On the Road: Books about Travellers and Roma
With the booming economy in the 1900s, thousands of people left their rural homes and joined the battering ram of urbanization, setting up new homes in the city and commencing a life of work in the concrete jungles. Economies are boom and bust of course, and the bust that came in the 1920s hit the world hard. Books about “gypsies” tell how, as the 1930s pushed onward, people in Europe returned home to their rural hometowns, casting out the settlers who had moved in to undertake the required work to keep those areas going.
Those cast out found themselves nomadic for the first time in generations – among them the Roma people who had lived in Europe for hundreds of years. Though recognised as a nomadic group, the reality is that Roma people were settled in the towns and villages of Europe for many years. And though talk about genocide in World War II focuses mostly on the impact on the Jewish communities in the Holocaust, the Roma too were targeted for destruction. They call it the Porrajmos, or ‘devouring’. Their records are poor because they have never had an opportunity to collect their own history, but estimates suggest that between 500,000 and 1,500,000 Roma died in the Porrajmos, many of them at Birkenau. Though it’s very hard to locate, And the Violins Stopped Playing by Alexander Ramati tells a true tale of a Roma family who faced the horror of the Porajmos.
As Hitler’s policies drove the world to war, the Roma found themselves weighed and measured, their ethnic status determined by governments that re-possessed their houses and stole their belongings. The Roma community in Europe has never recovered from this loss, and no reparations have ever been paid. This is all well dealt with in Weeping Violins: The Gypsy Tragedy in Europe by Betty Alt and Silvia Folts. Forced to wander the countries of Europe with no welfare support, no government help and a drastically reduced population that has never recovered from its genocide, the Roma have been demonised for several generations without pause.
It’s 2018, and the Italian Prime Minister Matteo Salvini has expressed interest in collating a list of Roma people before expelling them from Italy. It sounds like the same actions undertaken by the Nazi party in order to prepare for their ‘Final Solution’ – but Salvini has merely shrugged this off when confronted with it. He says that expelling these people is an ‘answer to the Roma question.’ That terminology is both familiar and frightening.
The Roma are not the only nomadic group in Europe – the Irish Travellers, Romany, Lom, Dom, and Sinti are all nomadic or once-nomadic groups, all tarred with the same brush of criminality and condemned to the margins. It is important here to recognise the privilege of not belonging to one of these groups, where poverty is rife, education outcomes are poor, prison representation is too high, and ongoing social issues around violence in the home, LGBTQ rights, and high rates of suicide all have to be considered. Jewish communities after World War II were able to work together to build and commemorate their history. The Roma had no chance to do that, and as a result, their history is pottered and incomplete, carried mostly by the community itself and the few charities who work with these groups.
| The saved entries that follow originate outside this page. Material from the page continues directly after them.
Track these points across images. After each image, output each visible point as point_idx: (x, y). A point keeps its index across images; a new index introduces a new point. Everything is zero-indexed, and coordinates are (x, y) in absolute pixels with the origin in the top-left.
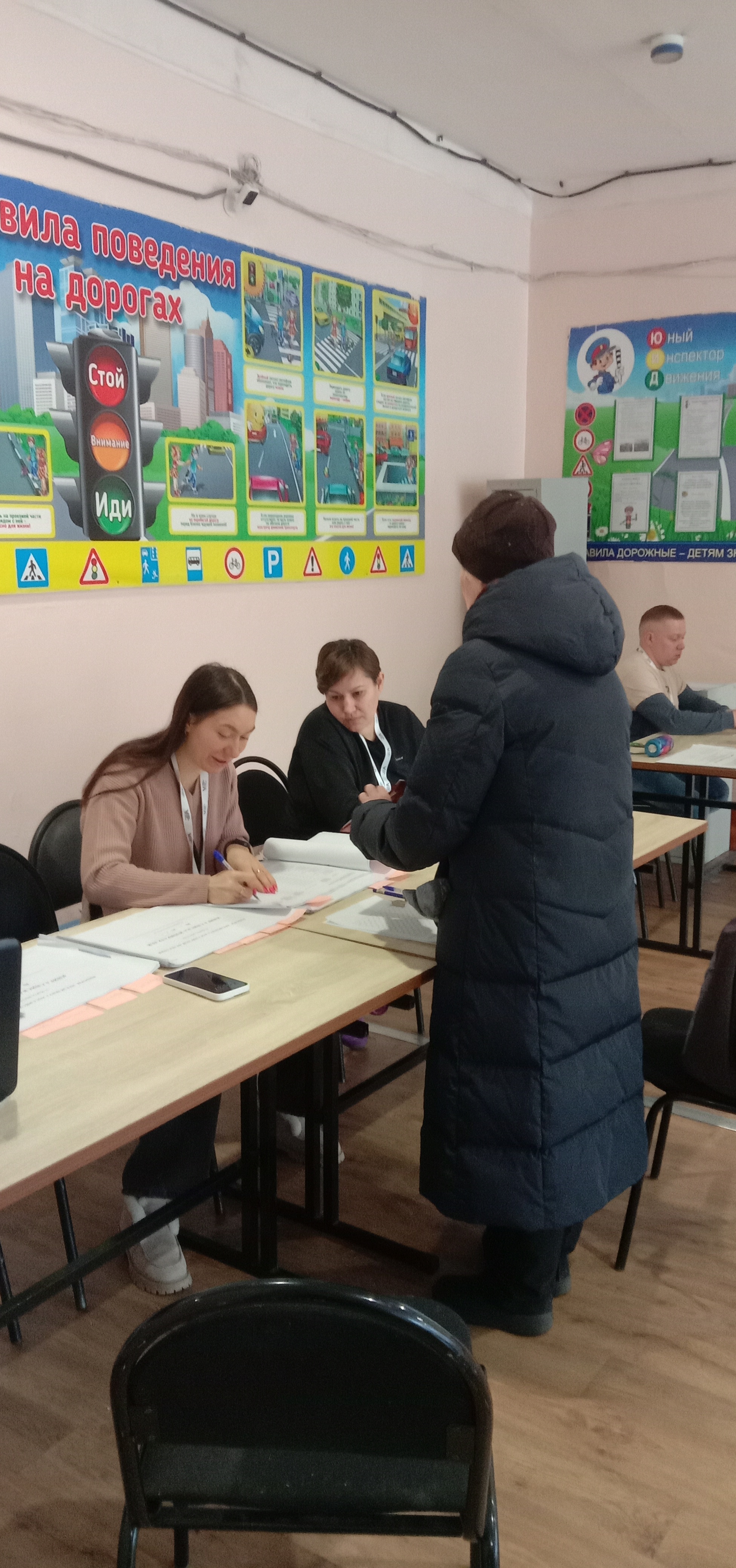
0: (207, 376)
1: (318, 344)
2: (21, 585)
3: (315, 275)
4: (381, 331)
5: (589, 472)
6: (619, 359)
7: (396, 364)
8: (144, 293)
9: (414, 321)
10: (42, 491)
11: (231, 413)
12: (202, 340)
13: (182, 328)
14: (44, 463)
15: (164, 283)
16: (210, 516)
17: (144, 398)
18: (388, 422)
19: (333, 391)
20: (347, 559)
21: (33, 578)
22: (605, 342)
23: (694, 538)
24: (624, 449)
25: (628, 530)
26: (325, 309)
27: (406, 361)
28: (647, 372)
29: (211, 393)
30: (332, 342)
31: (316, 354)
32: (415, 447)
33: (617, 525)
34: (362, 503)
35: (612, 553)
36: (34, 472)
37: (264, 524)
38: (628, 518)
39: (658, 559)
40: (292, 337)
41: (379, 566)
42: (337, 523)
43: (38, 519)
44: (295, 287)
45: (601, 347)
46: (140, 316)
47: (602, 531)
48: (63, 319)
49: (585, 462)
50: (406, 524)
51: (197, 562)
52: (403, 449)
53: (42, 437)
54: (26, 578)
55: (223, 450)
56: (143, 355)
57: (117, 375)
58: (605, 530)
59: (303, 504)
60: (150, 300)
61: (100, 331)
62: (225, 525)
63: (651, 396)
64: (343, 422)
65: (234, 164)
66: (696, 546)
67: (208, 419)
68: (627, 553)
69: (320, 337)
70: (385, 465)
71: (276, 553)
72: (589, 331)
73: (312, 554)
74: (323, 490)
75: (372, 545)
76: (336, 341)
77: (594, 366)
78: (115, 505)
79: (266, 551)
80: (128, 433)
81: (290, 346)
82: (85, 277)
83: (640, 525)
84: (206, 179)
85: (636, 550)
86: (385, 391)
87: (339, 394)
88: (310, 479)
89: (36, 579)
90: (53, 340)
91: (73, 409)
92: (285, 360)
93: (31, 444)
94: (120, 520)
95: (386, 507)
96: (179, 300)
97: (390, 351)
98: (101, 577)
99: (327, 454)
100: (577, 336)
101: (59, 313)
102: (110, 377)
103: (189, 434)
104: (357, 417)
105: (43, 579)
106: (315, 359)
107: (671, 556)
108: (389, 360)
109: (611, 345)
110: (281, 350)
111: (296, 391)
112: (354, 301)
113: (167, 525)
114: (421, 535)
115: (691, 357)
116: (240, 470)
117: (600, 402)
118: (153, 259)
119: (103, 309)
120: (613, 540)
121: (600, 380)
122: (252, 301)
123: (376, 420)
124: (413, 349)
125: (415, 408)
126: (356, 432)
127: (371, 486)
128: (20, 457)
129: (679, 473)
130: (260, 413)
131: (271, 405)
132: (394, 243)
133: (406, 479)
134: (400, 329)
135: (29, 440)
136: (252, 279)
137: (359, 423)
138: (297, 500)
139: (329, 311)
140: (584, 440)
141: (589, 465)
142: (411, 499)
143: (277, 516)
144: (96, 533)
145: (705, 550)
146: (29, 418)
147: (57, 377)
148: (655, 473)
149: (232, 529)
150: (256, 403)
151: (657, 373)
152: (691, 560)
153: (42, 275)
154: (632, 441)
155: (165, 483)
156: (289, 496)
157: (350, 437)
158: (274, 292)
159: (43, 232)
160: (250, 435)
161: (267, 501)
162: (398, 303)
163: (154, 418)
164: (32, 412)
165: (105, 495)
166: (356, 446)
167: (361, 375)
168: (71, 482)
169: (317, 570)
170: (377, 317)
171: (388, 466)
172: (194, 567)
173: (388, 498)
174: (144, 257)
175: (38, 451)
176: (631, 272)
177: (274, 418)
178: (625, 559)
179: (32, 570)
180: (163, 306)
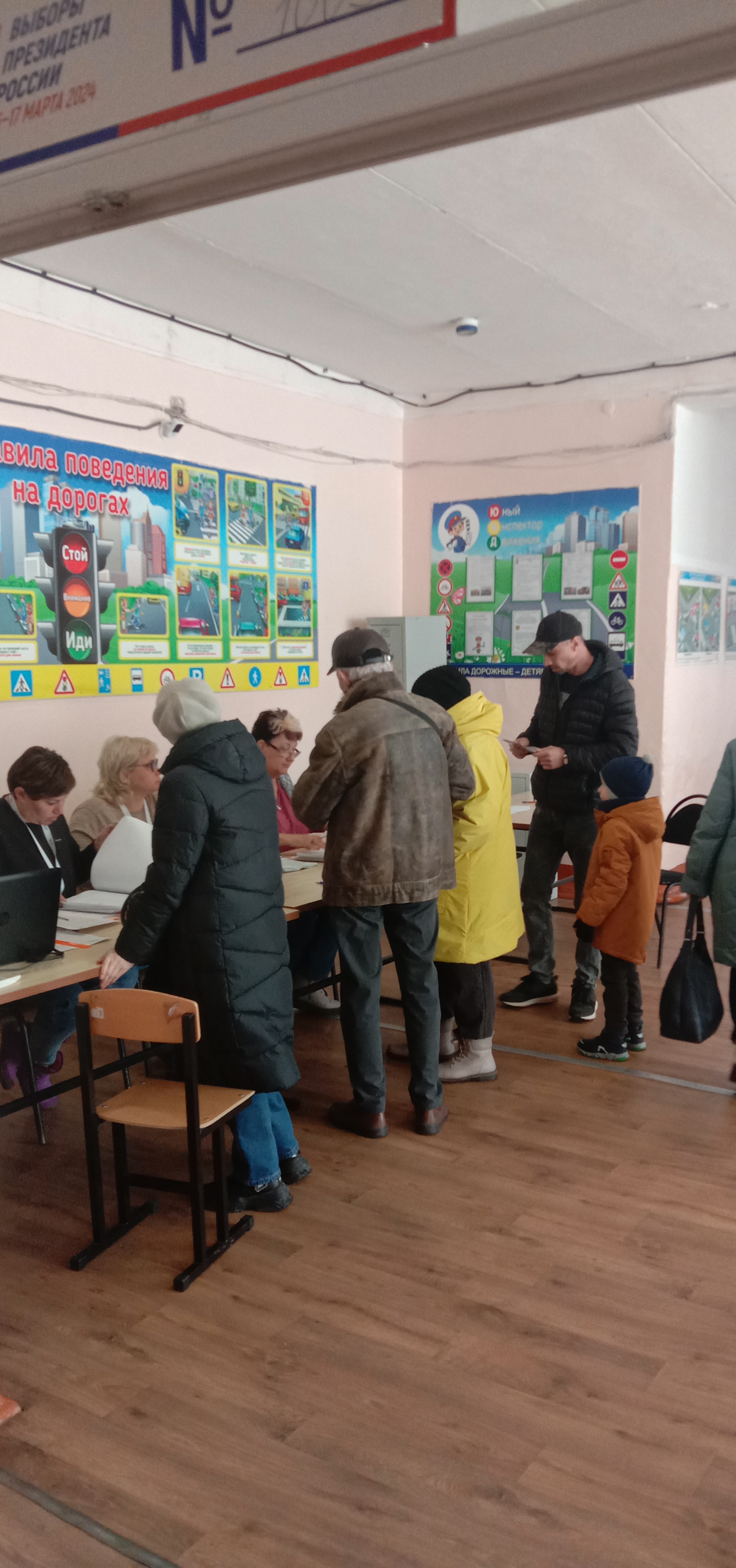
0: (147, 550)
1: (232, 525)
2: (14, 694)
3: (227, 476)
4: (280, 512)
5: (449, 610)
6: (468, 527)
7: (293, 535)
8: (102, 496)
9: (307, 503)
10: (29, 632)
11: (165, 575)
12: (143, 525)
13: (129, 518)
14: (31, 613)
15: (117, 488)
16: (149, 647)
17: (101, 566)
18: (287, 577)
19: (243, 557)
20: (255, 676)
21: (22, 690)
22: (458, 514)
23: (526, 661)
24: (474, 593)
25: (478, 654)
26: (236, 499)
27: (301, 533)
28: (489, 538)
29: (150, 562)
30: (241, 522)
31: (230, 532)
32: (309, 594)
33: (471, 650)
34: (267, 635)
35: (467, 671)
36: (24, 619)
37: (190, 651)
38: (478, 645)
39: (500, 676)
40: (211, 520)
41: (281, 681)
42: (247, 650)
43: (26, 651)
44: (212, 485)
45: (456, 518)
46: (99, 513)
47: (460, 655)
48: (45, 517)
49: (446, 603)
50: (303, 650)
51: (139, 679)
52: (299, 596)
53: (30, 596)
54: (17, 690)
55: (159, 601)
56: (101, 538)
57: (82, 552)
58: (462, 653)
59: (220, 637)
60: (106, 501)
61: (71, 523)
62: (160, 652)
63: (491, 555)
64: (250, 578)
65: (167, 405)
66: (527, 666)
67: (148, 579)
68: (479, 671)
69: (232, 519)
70: (285, 608)
71: (199, 672)
72: (447, 505)
73: (228, 673)
74: (235, 627)
75: (275, 666)
76: (245, 521)
77: (451, 532)
78: (80, 640)
79: (191, 670)
80: (90, 592)
81: (209, 527)
82: (61, 488)
83: (487, 650)
84: (146, 416)
85: (485, 669)
86: (283, 555)
87: (247, 558)
88: (225, 619)
89: (24, 691)
90: (38, 531)
91: (52, 576)
92: (205, 537)
93: (23, 601)
94: (83, 650)
95: (286, 638)
96: (126, 499)
97: (288, 526)
98: (69, 689)
99: (238, 601)
100: (439, 509)
101: (43, 513)
102: (77, 554)
103: (134, 590)
104: (262, 574)
105: (29, 690)
106: (229, 534)
107: (510, 674)
108: (287, 533)
109: (463, 516)
110: (202, 529)
111: (214, 557)
112: (259, 492)
113: (116, 652)
114: (315, 658)
115: (519, 526)
116: (172, 614)
117: (455, 558)
118: (108, 473)
119: (73, 509)
120: (468, 661)
121: (455, 543)
122: (181, 497)
123: (277, 575)
124: (306, 523)
125: (308, 566)
126: (262, 585)
127: (273, 622)
128: (15, 609)
129: (513, 613)
130: (187, 573)
131: (195, 568)
132: (289, 448)
133: (302, 618)
134: (295, 510)
135: (21, 598)
136: (180, 482)
137: (263, 579)
138: (215, 634)
139: (239, 500)
140: (445, 586)
141: (450, 606)
142: (306, 632)
143: (200, 646)
144: (66, 658)
145: (534, 669)
146: (22, 584)
147: (41, 556)
148: (496, 612)
149: (166, 655)
150: (184, 568)
151: (495, 539)
152: (524, 677)
153: (32, 489)
154: (479, 588)
155: (115, 623)
156: (209, 631)
157: (256, 589)
158: (197, 490)
159: (33, 461)
160: (179, 589)
161: (192, 635)
162: (293, 491)
163: (108, 579)
164: (23, 580)
165: (73, 633)
166: (261, 595)
167: (264, 543)
168: (49, 625)
169: (231, 684)
170: (276, 503)
171: (288, 609)
172: (137, 682)
173: (288, 631)
174: (102, 472)
175: (27, 605)
176: (475, 463)
177: (198, 577)
178: (477, 676)
179: (22, 685)
180: (115, 504)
The same can be said for Romany in the UK – where education for these groups has long been poor and opportunities are far from equal compared to everyone else. David Cressy’s recent offering Gypsies offers up as much history as may exist about the English groups, noting along the way that Romany voices are rarely heard unless filtered through news stories, reality tv shows and government documentation. Damian Le Bas, a Romany author, has recently written The Stopping Places in an effort to reclaim his heritage and discover the places across the UK where his great grandmother used to stop at along the road during her youth. Le Bas is an actual Romany voice, though the Oxford education he has attained shows through in the lyricism of his words to a heavy extent here. The book is worth the read precisely because it’s history from the horse’s mouth; Le Bas gives time and effort to communicating Romany culture to the reader.
The life of an Irish Traveller in Ireland or Northern Ireland is also still one of hardship; the same poor education outcomes and a suicide rate 6 times the national average keep Travellers firmly in the margins again and again. Over a series of decades, Sharon Gmelch spent time with the Travelling community and wrote Nan: The Life of an Irish Travelling Woman, which is a story of heartache and pain. Though the book is far from perfect, it gives an insight into the place of women in the community and the extremely tough lives women of Nan’s generation had to survive.
The universal experience of these nomadic communities is one that isn’t shared by the vast majority of people on this planet and the intersectionalities of these groups with other minorities need better exploration in our books and in our author’s voices. I’ve worked with the Traveller and Roma communities over a period of years but I’m not one of them. What does it mean to be LGBT and a Traveller? How can the world better support mental health concerns of minority groups where shame still plays such a heavy role in daily life? How can we engage groups that have suffered so much, and where can we gain trust? The answer isn’t in Matteo Salvini’s list.